4. Enfin, aux termes de l’article L. 826-10 du code général de la fonction publique : « Lorsque l'agrément d'un agent de police municipale est retiré ou suspendu dans les conditions prévues au troisième alinéa de l'article L. 511-2 du code de la sécurité intérieure, le maire (…) peut proposer un reclassement dans un autre cadre d'emplois dans les mêmes conditions que celles prévues à la section 1 et à la présente section du chapitre VI du présent titre, relatives au reclassement du fonctionnaire territorial reconnu inapte à l'exercice de ses fonctions.
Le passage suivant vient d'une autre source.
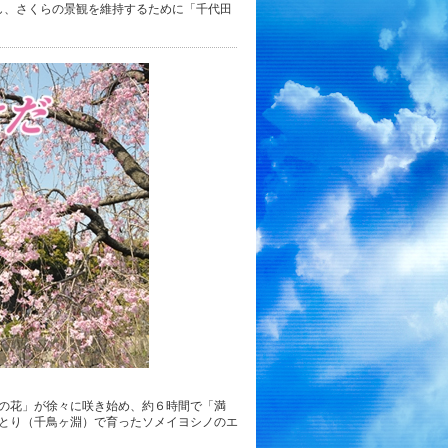
携し、さくらの景観を維持するために「千代田
の花」が徐々に咲き始め、約６時間で「満
とり（千鳥ヶ淵）で育ったソメイヨシノのエ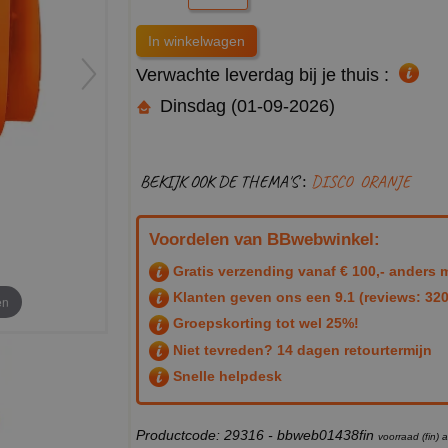
Verwachte leverdag bij je thuis :
Dinsdag (01-09-2026)
BEKIJK OOK DE THEMA'S :
DISCO
ORANJE
Voordelen van BBwebwinkel:
Gratis verzending vanaf € 100,- anders m
Klanten geven ons een
9.1
(reviews: 320
en
Groepskorting tot wel 25%!
Niet tevreden? 14 dagen retourtermijn
Snelle helpdesk
Productcode: 29316 - bbweb01438fin
voorraad (fin)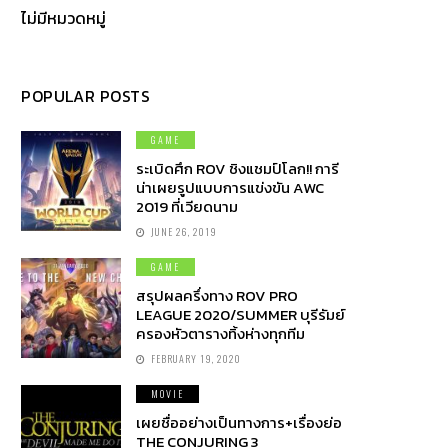
ไม่มีหมวดหมู่
POPULAR POSTS
GAME
ระเบิดศึก ROV ชิงแชมป์โลก!! การี
น่าเผยรูปแบบการแข่งขัน AWC
2019 ที่เวียดนาม
JUNE 26, 2019
GAME
สรุปผลครึ่งทาง ROV PRO
LEAGUE 2020/SUMMER บุรีรัมย์
ครองหัวตารางทิ้งห่างทุกทีม
FEBRUARY 19, 2020
MOVIE
เผยชื่ออย่างเป็นทางการ+เรื่องย่อ
THE CONJURING 3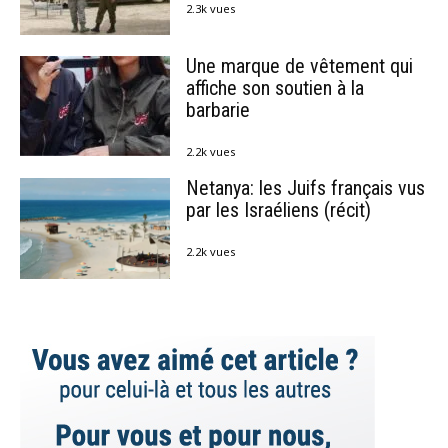
2.3k vues
Une marque de vêtement qui
affiche son soutien à la
barbarie
2.2k vues
Netanya: les Juifs français vus
par les Israéliens (récit)
2.2k vues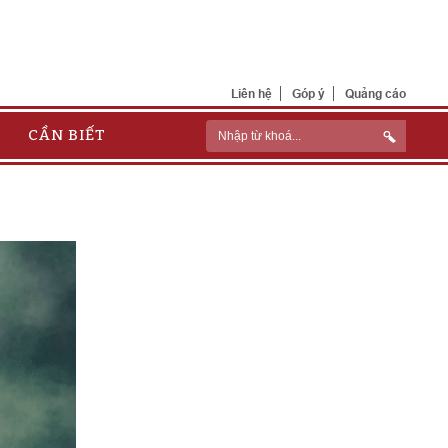
Liên hệ
Góp ý
Quảng cáo
CẦN BIẾT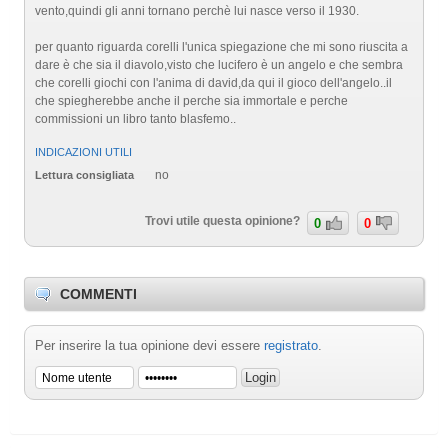
vento,quindi gli anni tornano perchè lui nasce verso il 1930.
per quanto riguarda corelli l'unica spiegazione che mi sono riuscita a
dare è che sia il diavolo,visto che lucifero è un angelo e che sembra
che corelli giochi con l'anima di david,da qui il gioco dell'angelo..il
che spiegherebbe anche il perche sia immortale e perche
commissioni un libro tanto blasfemo..
INDICAZIONI UTILI
no
Lettura consigliata
Trovi utile questa opinione?
0
0
COMMENTI
Per inserire la tua opinione devi essere
registrato
.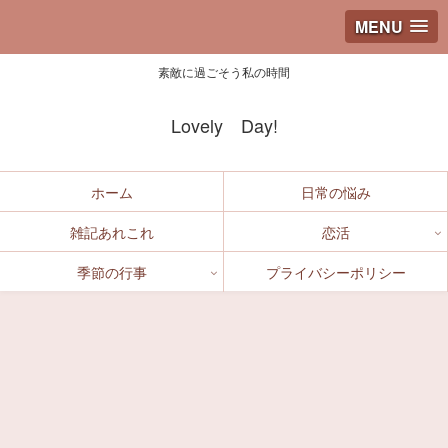
MENU
素敵に過ごそう私の時間
Lovely Day!
ホーム
日常の悩み
雑記あれこれ
恋活
季節の行事
プライバシーポリシー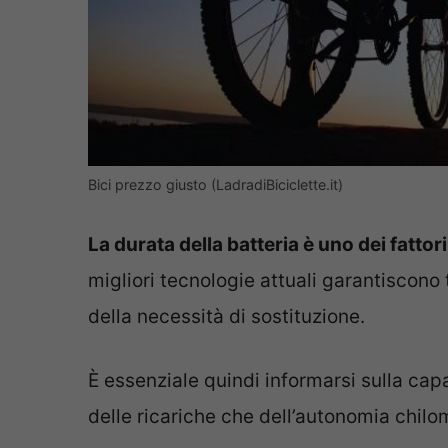
Bici prezzo giusto (LadradiBiciclette.it)
La durata della batteria è uno dei fattor
migliori tecnologie attuali garantiscono 
della necessità di sostituzione.
È essenziale quindi informarsi sulla capa
delle ricariche che dell’autonomia chilom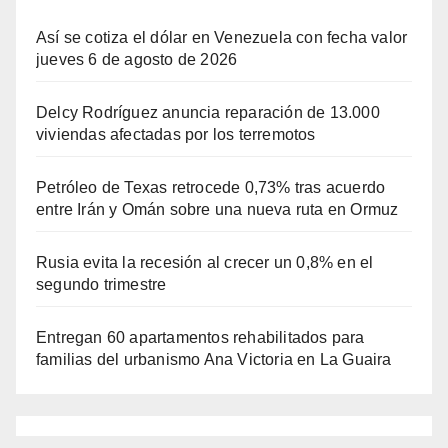
Así se cotiza el dólar en Venezuela con fecha valor
jueves 6 de agosto de 2026
Delcy Rodríguez anuncia reparación de 13.000
viviendas afectadas por los terremotos
Petróleo de Texas retrocede 0,73% tras acuerdo
entre Irán y Omán sobre una nueva ruta en Ormuz
Rusia evita la recesión al crecer un 0,8% en el
segundo trimestre
Entregan 60 apartamentos rehabilitados para
familias del urbanismo Ana Victoria en La Guaira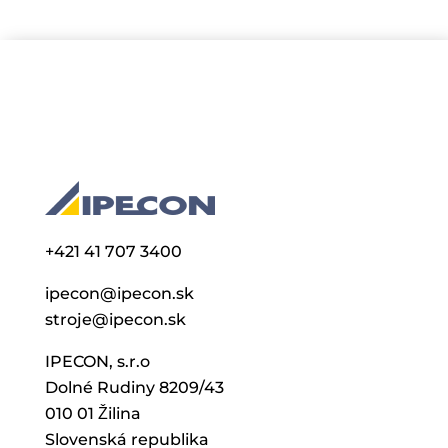
+421 41 707 3400
ipecon@ipecon.sk
stroje@ipecon.sk
IPECON, s.r.o
Dolné Rudiny 8209/43
010 01 Žilina
Slovenská republika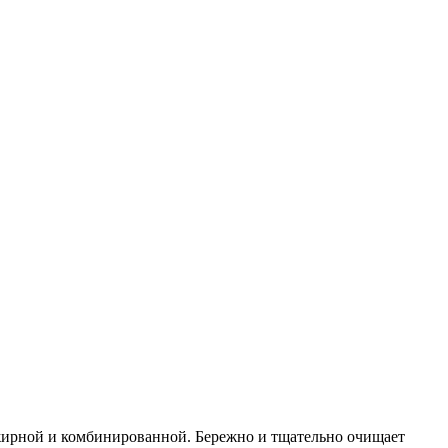
 жирной и комбинированной. Бережно и тщательно очищает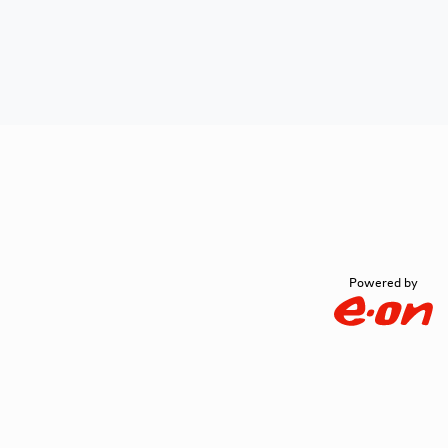
Powered by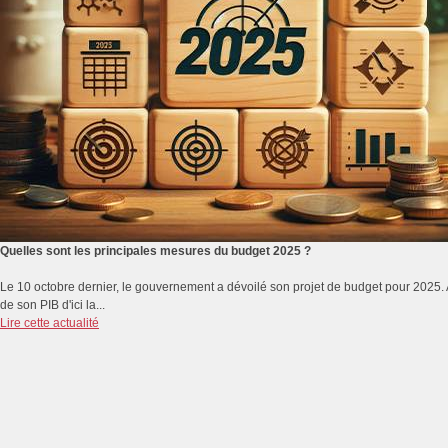
Quelles sont les principales mesures du budget 2025 ?
Le 10 octobre dernier, le gouvernement a dévoilé son projet de budget pour 2025. A q
de son PIB d'ici la...
Lire cette actualité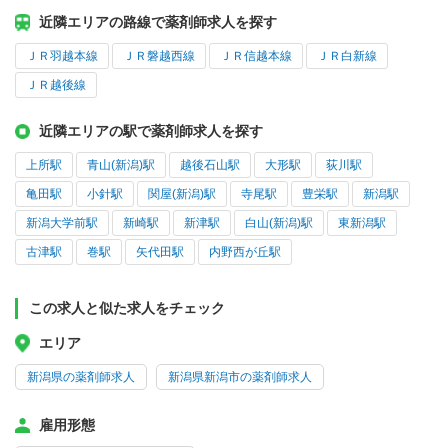
近隣エリアの路線で薬剤師求人を探す
ＪＲ羽越本線
ＪＲ磐越西線
ＪＲ信越本線
ＪＲ白新線
ＪＲ越後線
近隣エリアの駅で薬剤師求人を探す
上所駅
青山(新潟)駅
越後石山駅
大形駅
荻川駅
亀田駅
小針駅
関屋(新潟)駅
寺尾駅
豊栄駅
新潟駅
新潟大学前駅
新崎駅
新津駅
白山(新潟)駅
東新潟駅
古津駅
巻駅
矢代田駅
内野西が丘駅
この求人と似た求人をチェック
エリア
新潟県の薬剤師求人
新潟県新潟市の薬剤師求人
雇用形態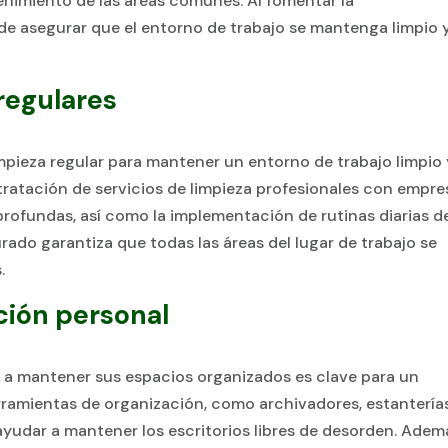
enimiento de las áreas comunes. Al fomentar la
de asegurar que el entorno de trabajo se mantenga limpio 
regulares
mpieza regular para mantener un entorno de trabajo limpio 
tratación de servicios de limpieza profesionales con empre
 profundas, así como la implementación de rutinas diarias d
rado garantiza que todas las áreas del lugar de trabajo se
.
ción personal
a a mantener sus espacios organizados es clave para un
rramientas de organización, como archivadores, estantería
udar a mantener los escritorios libres de desorden. Adem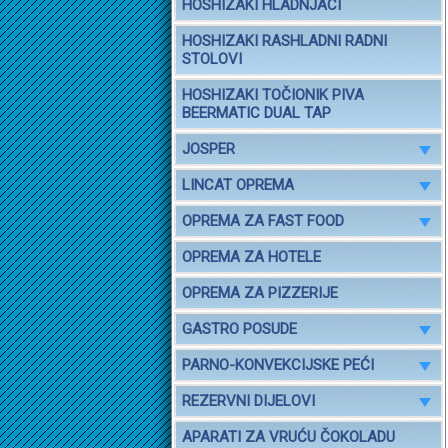
HOSHIZAKI HLADNJACI
HOSHIZAKI RASHLADNI RADNI
STOLOVI
HOSHIZAKI TOČIONIK PIVA
BEERMATIC DUAL TAP
JOSPER
LINCAT OPREMA
OPREMA ZA FAST FOOD
OPREMA ZA HOTELE
OPREMA ZA PIZZERIJE
GASTRO POSUDE
PARNO-KONVEKCIJSKE PEĆI
REZERVNI DIJELOVI
APARATI ZA VRUĆU ČOKOLADU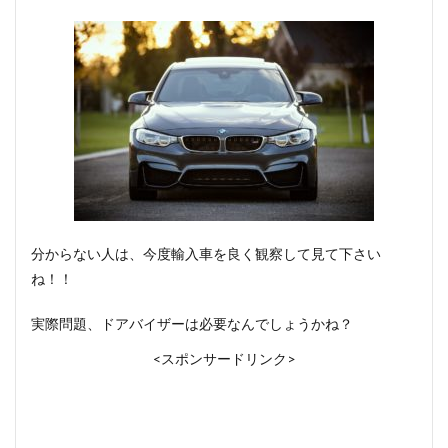
分からない人は、今度輸入車を良く観察して見て下さい
ね！！
実際問題、ドアバイザーは必要なんでしょうかね？
<スポンサードリンク>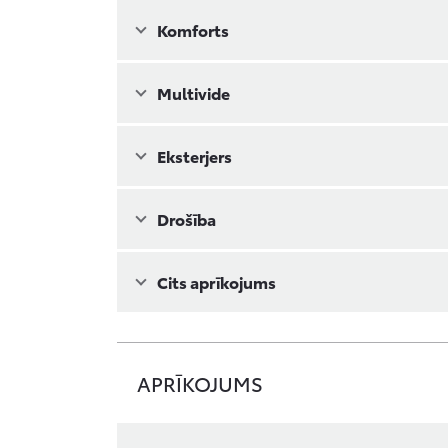
Komforts
Multivide
Eksterjers
Drošība
Cits aprīkojums
APRĪKOJUMS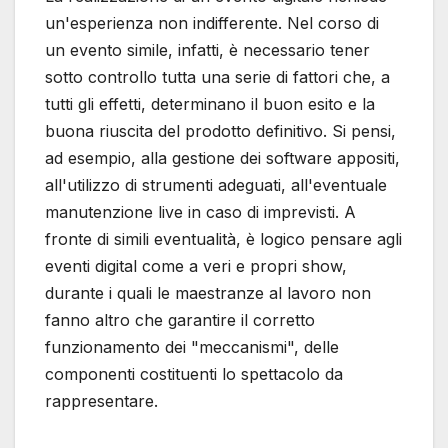
un'esperienza non indifferente. Nel corso di
un evento simile, infatti, è necessario tener
sotto controllo tutta una serie di fattori che, a
tutti gli effetti, determinano il buon esito e la
buona riuscita del prodotto definitivo. Si pensi,
ad esempio, alla gestione dei software appositi,
all'utilizzo di strumenti adeguati, all'eventuale
manutenzione live in caso di imprevisti. A
fronte di simili eventualità, è logico pensare agli
eventi digital come a veri e propri show,
durante i quali le maestranze al lavoro non
fanno altro che garantire il corretto
funzionamento dei "meccanismi", delle
componenti costituenti lo spettacolo da
rappresentare.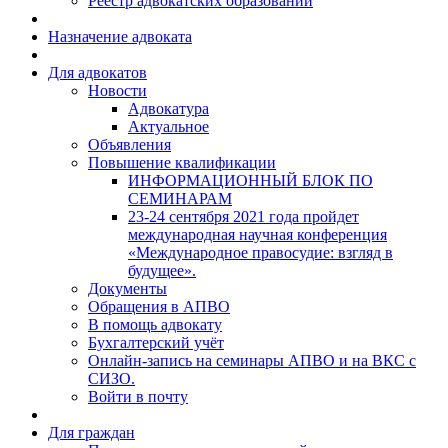
Реестр адвокатских образований
Назначение адвоката
Для адвокатов
Новости
Адвокатура
Актуальное
Объявления
Повышение квалификации
ИНФОРМАЦИОННЫЙ БЛОК ПО
СЕМИНАРАМ
23-24 сентября 2021 года пройдет
международная научная конференция
«Международное правосудие: взгляд в
будущее».
Документы
Обращения в АПВО
В помощь адвокату
Бухгалтерский учёт
Онлайн-запись на семинары АПВО и на ВКС с
СИЗО.
Войти в почту
Для граждан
Par dérogation au troisième alinéa de l'article L. 826-3, cette proposition n'est pas subordonnée à une demande de l'intéressé. ». Si ces dispositions accordent au maire la faculté de rechercher les possibilités de reclassement dans un autre cadre d’emplois de l’agent de police municipale dont l’agrément a été retiré ou suspendu et qui n’a fait l’objet ni d’une mesure disciplinaire d’éviction du service, ni d’un licenciement pour insuffisance professionnelle, elles n’instituent pas au bénéfice des agents de police municipale un droit à être reclassés. Dans le cas où le maire ne fait pas usage de cette faculté de reclassement, il est ainsi tenu de mettre fin aux fonctions de l’agent dont l’agrément a été retiré en le radiant des cadres, sans que cette mesure ne s’apparente à une sanction disciplinaire ou à un licenciement pour insuffisance professionnelle.
5. En l’état de l’instruction, aucun des moyens invoqués par M. A... n’est de nature à créer un doute sérieux quant à la légalité des décisions attaquées.
6. L’une des deux conditions prévues par l’article L. 521-1 du code de justice n’étant pas remplie, il y a lieu de rejeter la requête de M. A... en toutes ses conclusions, y compris celles présentées au titre de l’article L. 761-1 du code de justice administrative.
O R D O N N E :
Article 1er : La requête de M. A... est rejetée.
Article 2 : La présente ordonnance sera notifiée M. B... A..., au ministre de la justice et à la commune de Cergy.
Fait à Cergy, le 19 janvier 2025.
Le juge des référés,
signé
E. Lamy
La République mande et ordonne au ministre de la justice et au préfet du Val-d’Oise en ce qui le concerne ou à tous commissaires de justice à ce requis en ce qui concerne les voies de droit commun, contre les parties privées, de pourvoir à l'exécution de la présente décision.